*Task description*:
Please retype the data below line for line and leave out every picture.

*Raw data*:
►
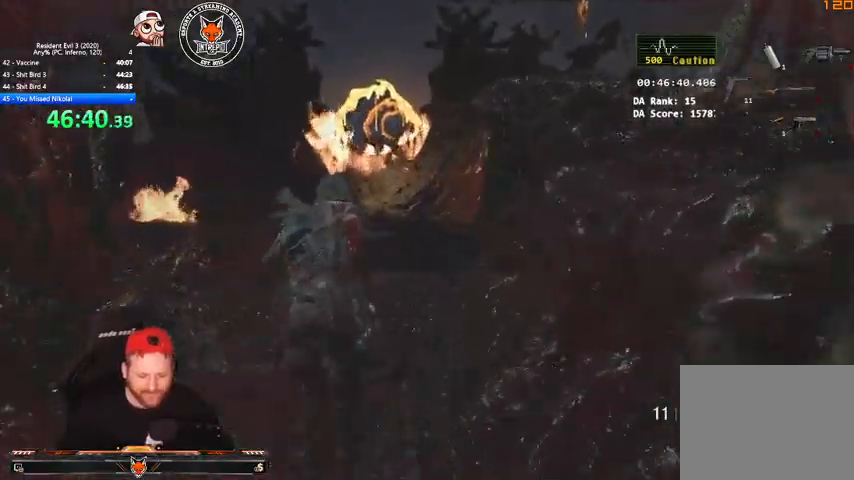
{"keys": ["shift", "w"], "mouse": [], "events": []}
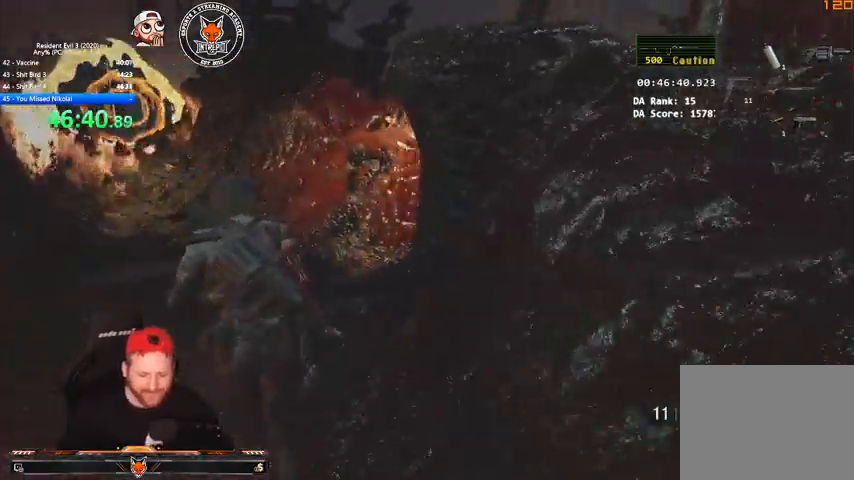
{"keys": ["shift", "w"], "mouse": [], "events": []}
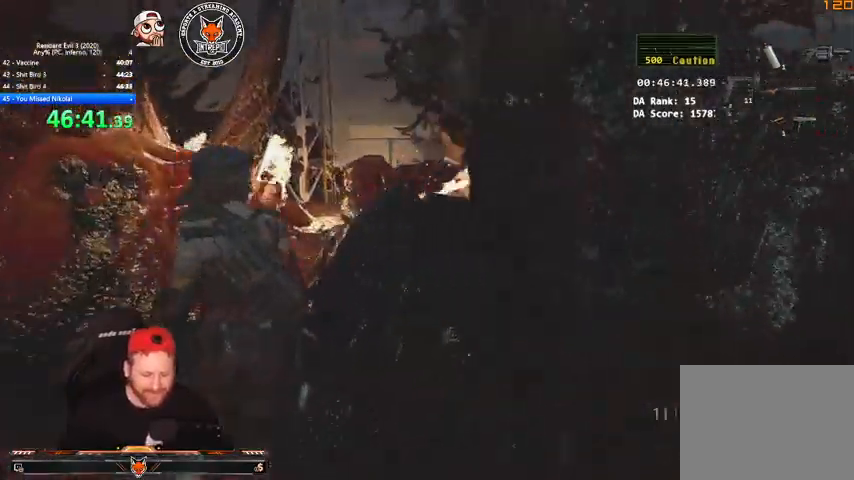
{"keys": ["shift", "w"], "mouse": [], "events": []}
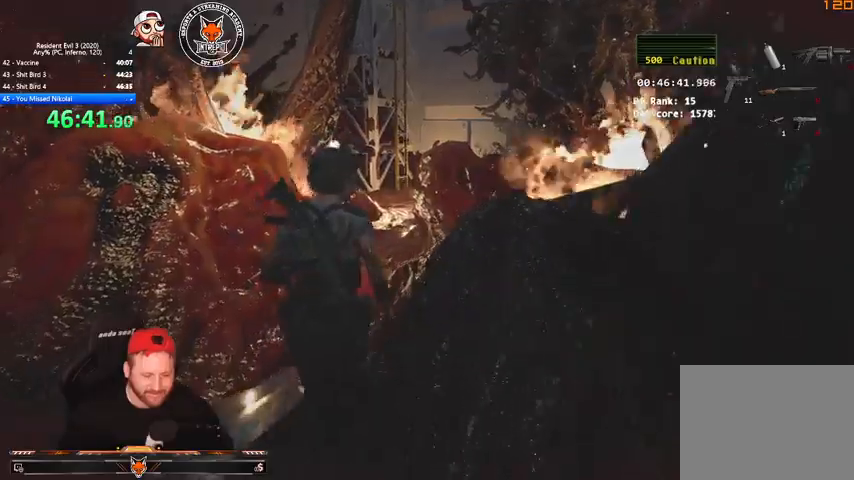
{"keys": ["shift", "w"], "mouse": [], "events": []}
◄
*Answer section*:
{"keys": ["shift", "w"], "mouse": [], "events": []}
{"keys": ["shift", "w"], "mouse": [], "events": []}
{"keys": ["shift", "w"], "mouse": [], "events": []}
{"keys": ["shift", "w"], "mouse": [], "events": []}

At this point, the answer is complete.